- [Your instructions]: Note every line in the entries that contains the string "front", and copy it.

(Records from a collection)
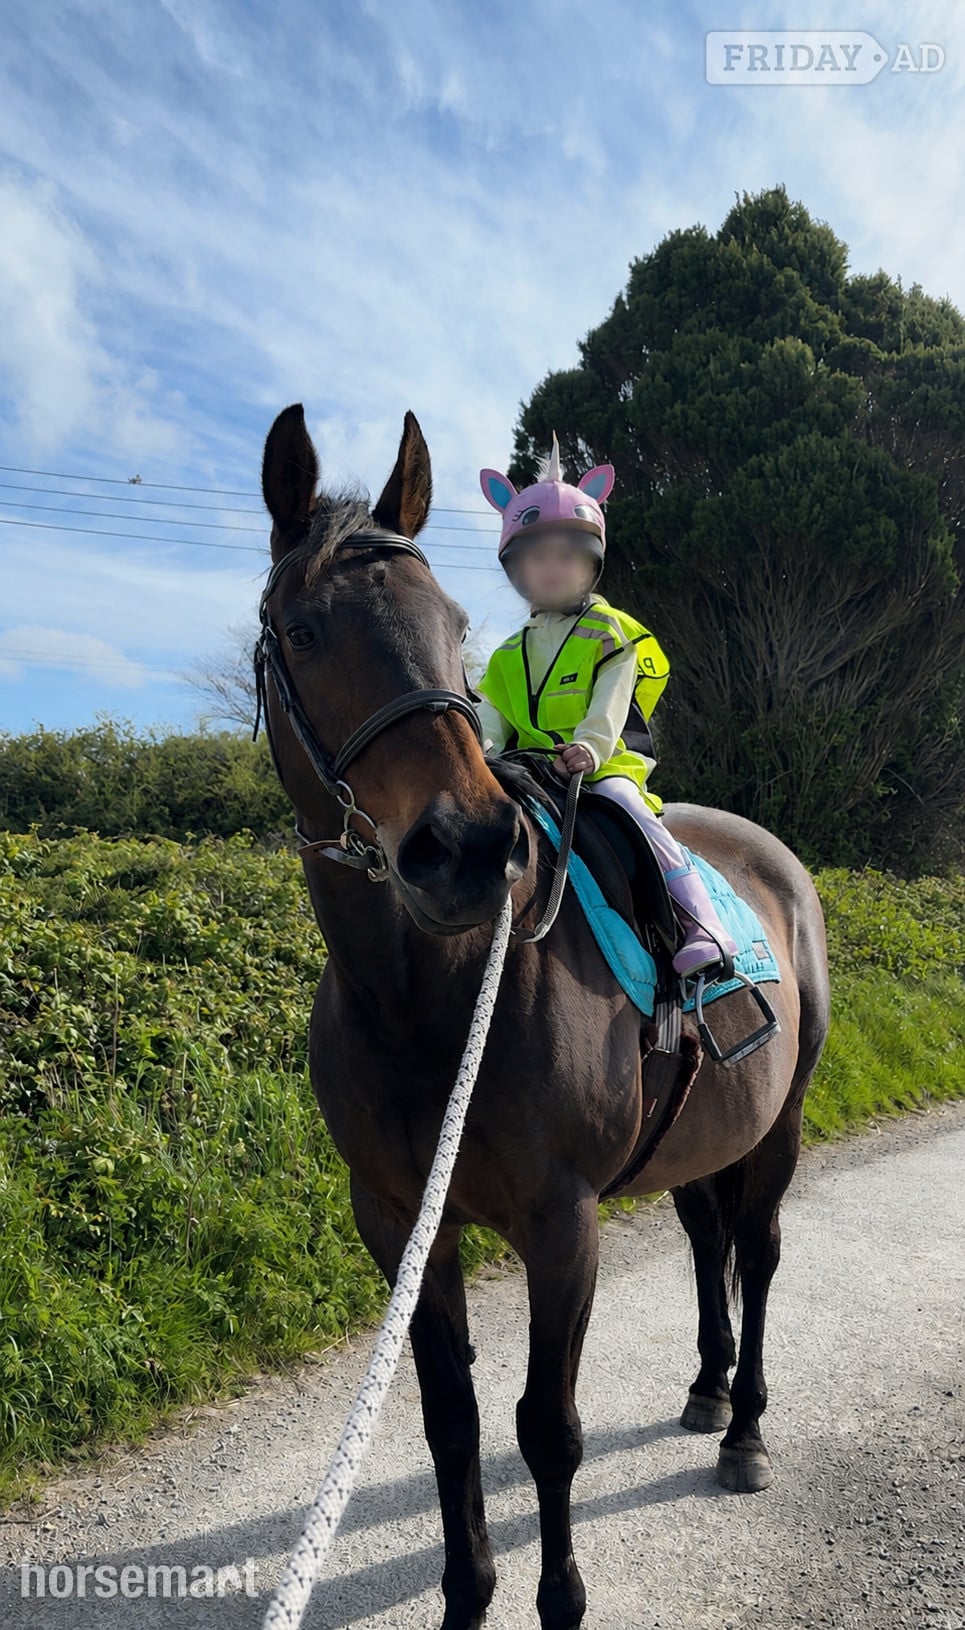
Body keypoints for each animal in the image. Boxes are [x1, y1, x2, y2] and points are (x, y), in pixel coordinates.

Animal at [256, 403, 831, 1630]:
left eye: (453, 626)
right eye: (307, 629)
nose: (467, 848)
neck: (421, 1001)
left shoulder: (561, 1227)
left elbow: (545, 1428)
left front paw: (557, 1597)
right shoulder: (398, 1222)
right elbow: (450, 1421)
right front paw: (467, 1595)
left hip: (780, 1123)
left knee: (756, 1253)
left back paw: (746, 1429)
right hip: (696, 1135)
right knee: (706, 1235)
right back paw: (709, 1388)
==
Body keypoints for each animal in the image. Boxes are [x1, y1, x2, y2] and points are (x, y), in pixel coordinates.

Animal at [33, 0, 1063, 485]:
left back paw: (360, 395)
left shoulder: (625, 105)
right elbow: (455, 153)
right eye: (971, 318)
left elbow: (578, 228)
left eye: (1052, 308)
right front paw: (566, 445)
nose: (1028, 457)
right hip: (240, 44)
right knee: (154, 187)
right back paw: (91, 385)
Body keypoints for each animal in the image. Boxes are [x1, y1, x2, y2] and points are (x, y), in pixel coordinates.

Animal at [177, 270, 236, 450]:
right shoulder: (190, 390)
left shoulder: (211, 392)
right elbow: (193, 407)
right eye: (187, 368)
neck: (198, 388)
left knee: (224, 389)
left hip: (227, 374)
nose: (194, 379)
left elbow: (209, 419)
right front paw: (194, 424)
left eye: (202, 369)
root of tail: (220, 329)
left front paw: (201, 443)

- [Response to the exercise]:
left front paw: (557, 1597)
right front paw: (467, 1595)
right front paw: (566, 445)
right front paw: (194, 424)
left front paw: (201, 443)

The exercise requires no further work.